The cherry blossom scandal (桜を見る会問題), also known as the cherry blossom party scandal or the cherry blossom viewing scandal, was a political scandal in Japan involving Shinzo Abe, the then-prime minister of Japan, and the mismanagement of political funds regarding his constituents from Yamaguchi.

==Original events==
Since 1952, every April the Japanese government has held annual parties to view cherry blossoms. Between 2015 and 2019, then-prime minister of Japan Shinzo Abe was alleged to have had his political "support group" pay for the dining expenses for his constituents from Yamaguchi Prefecture. According to Justin McCurry in The Guardian, citing the Asahi Shimbun, Abe's constituents paid five thousand yen each for dinner in hotels the night before the events, and that Abe's support group contributed 9.16 million to the total cost of 23 million yen for the dinners. According to The Spectators Philip Patrick, the viewing parties between 2016 and 2019 were subsidized with 30 million yen by Abe's support group. In the 2019 event, it was alleged that Abe had brought 850 people from his own constituency, leading to allegations of cronyism. At the event that year, on 13 April, 18 thousand attendees were invited, and the 850 who dined with Abe did so at the Hotel New Otani for five thousand yen. According to The Mainichi, Abe's support group funded at least 33 dinners from 2019 to 2020. Abe's successor as Prime Minister, Yoshihide Suga, ended the annual cherry blossom viewing parties upon taking office.

==Legal accusations==
Within the National Diet of Japan, there were multiple legal accusations against Abe for his involvement in the scandal. The scandal broke when opposition lawmakers accused Abe of covering for guests at an expensive Tokyo hotel in one of the parties in 2018, to which the guests only paid five thousand Japanese yen.
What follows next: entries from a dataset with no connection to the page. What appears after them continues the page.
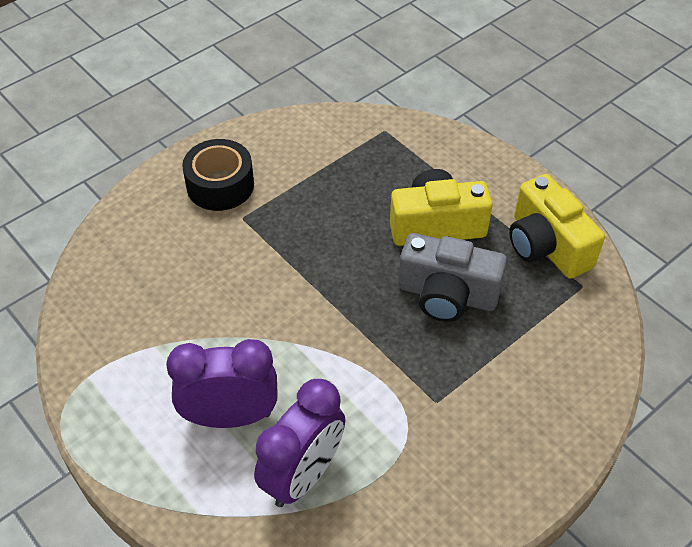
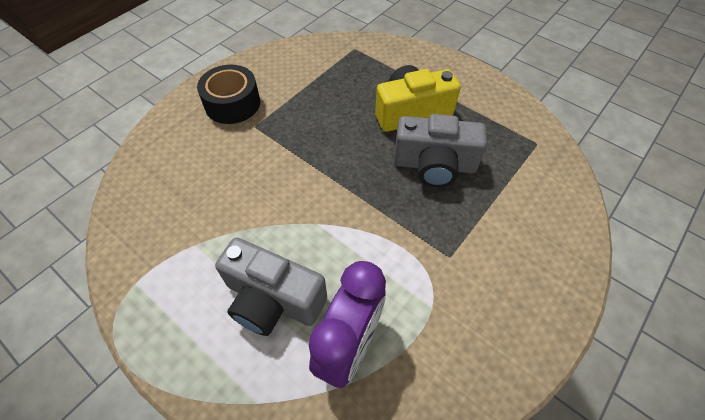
camera: 10 degrees left, 5 degrees up
purple clock [166,339,278,428] -> grey camera [215,237,327,336]
yellow camera [509,174,605,279] -> none

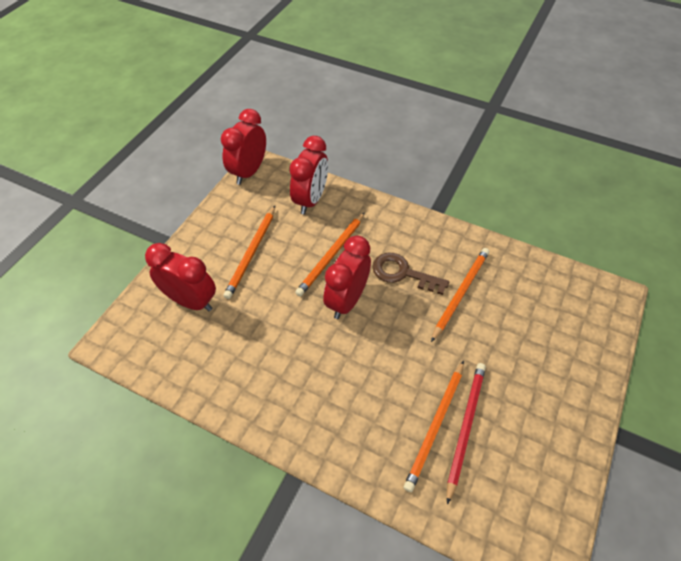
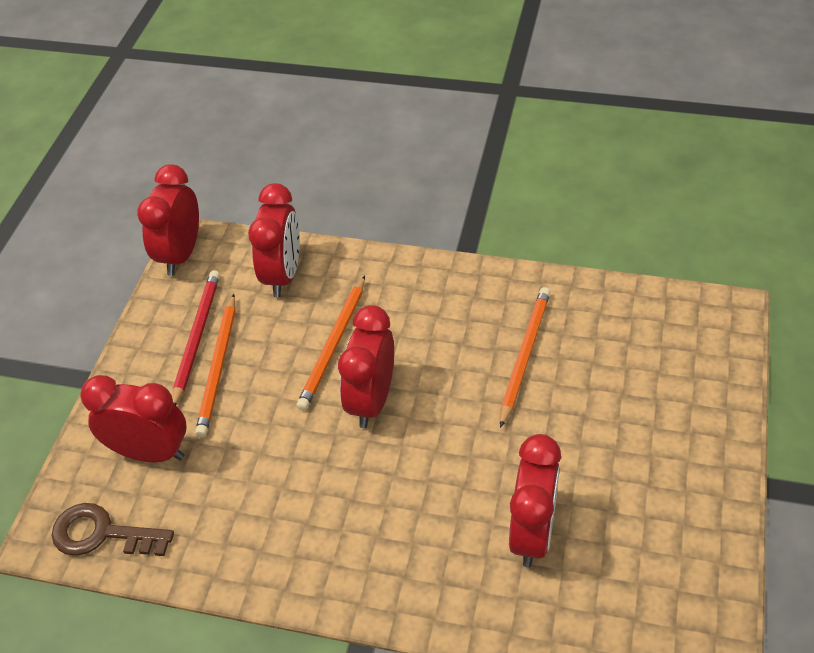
camera: 10 degrees left, 5 degrees down
brown key [372,253,449,295] -> brown key moved to [51,503,174,556]
orange pencil [404,361,464,492] -> red clock [509,434,561,567]
red pencil [447,363,486,505] -> red pencil moved to [172,270,220,405]

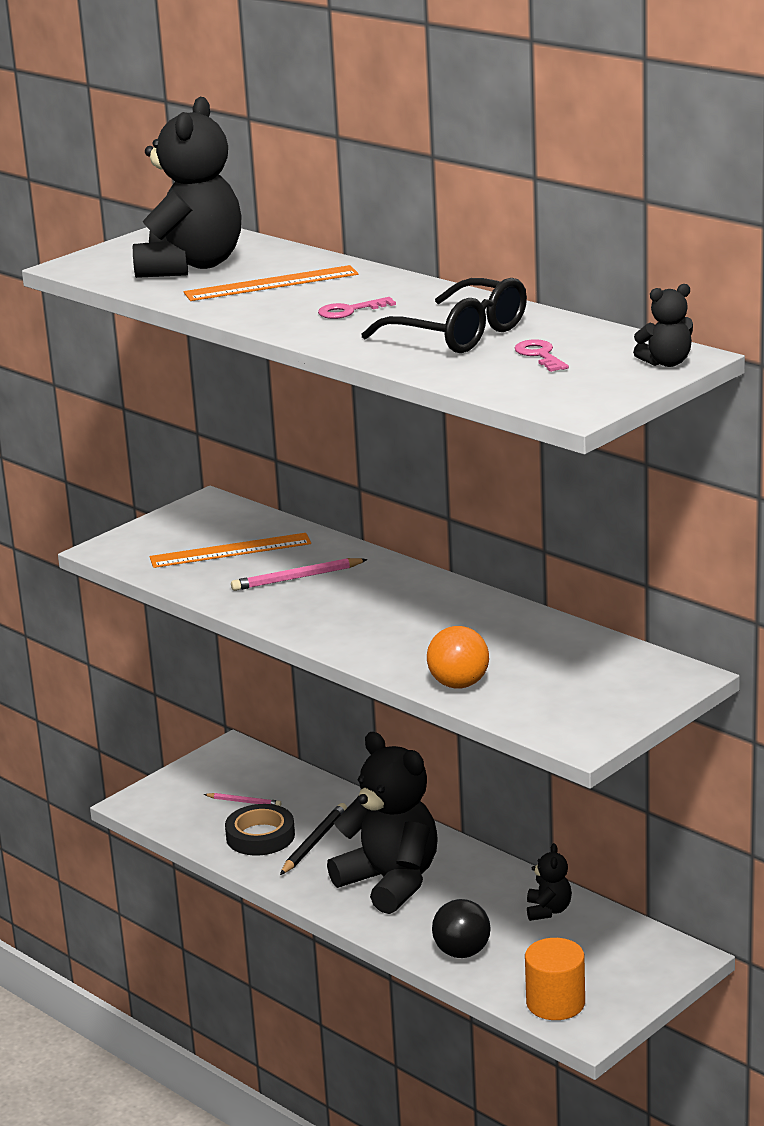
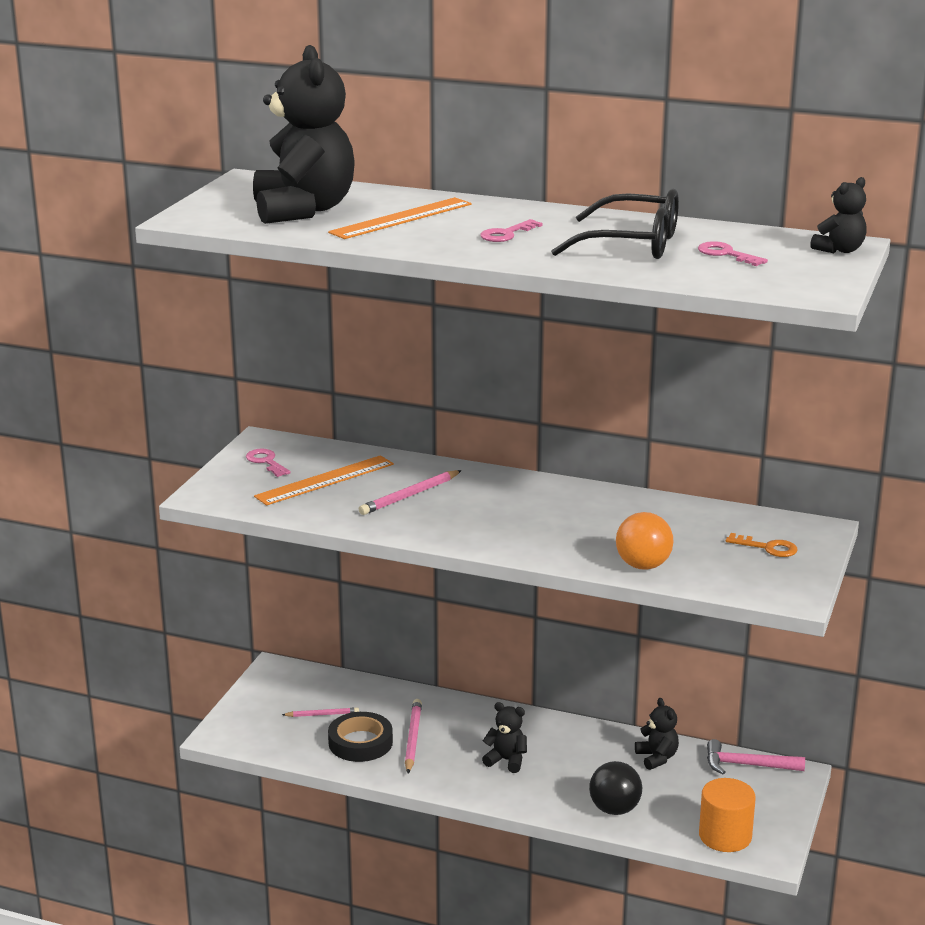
camera: 25 degrees left, 0 degrees up
black pencil [280,803,347,875] -> pink pencil [405,699,422,773]
black teddy bear [327,732,438,914] -> black teddy bear [482,702,527,773], size x0.44
none -> pink key [246,449,291,477]
none -> pink hammer [707,739,805,774]
none -> orange key [726,533,797,557]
In November 2019, Tomoko Tamura, a Diet member affiliated with the Japanese Communist Party, accused Abe of mishandling funds regarding the cherry blossom viewing parties. On 24 November 2020, the Research Bureau of the House of Representatives of Japan published, as requested by opposition parties in the Diet such as the Constitutional Democratic Party of Japan, a report alleging that Abe had provided false accounts of spending during diet sessions in 2019 and 2020. The opposition parties, spurred by JCP Diet member Toru Miyamoto, who raised questions about the 2019 guest list, also questioned whether organized crime figures attended the parties, as the guest list was shredded. The Abe government defended itself, saying that the shredding of the guest list was not a result of Diet allegations. 72% of the public, according to a poll by The Mainichi, did not accept this explanation. The scandal was seen as a possible violation of the Political Funding Law in Japan.

In 2020, according to a poll by Kyodo News, 53 percent of voters for Abe's party, the Liberal Democratic Party, believed he should testify, while 43 percent did not. After Abe's resignation as Prime Minister in 2020, prosecutors declined to indict him for payments made to attendees to the cherry blossom viewing parties, but did press charges against one of his involved aides, Hiroyuki Haikawa, with failing to report 11.6 million yen in payments from guests and a 18.7 million yen payment to the hotel in the cherry blossom parties.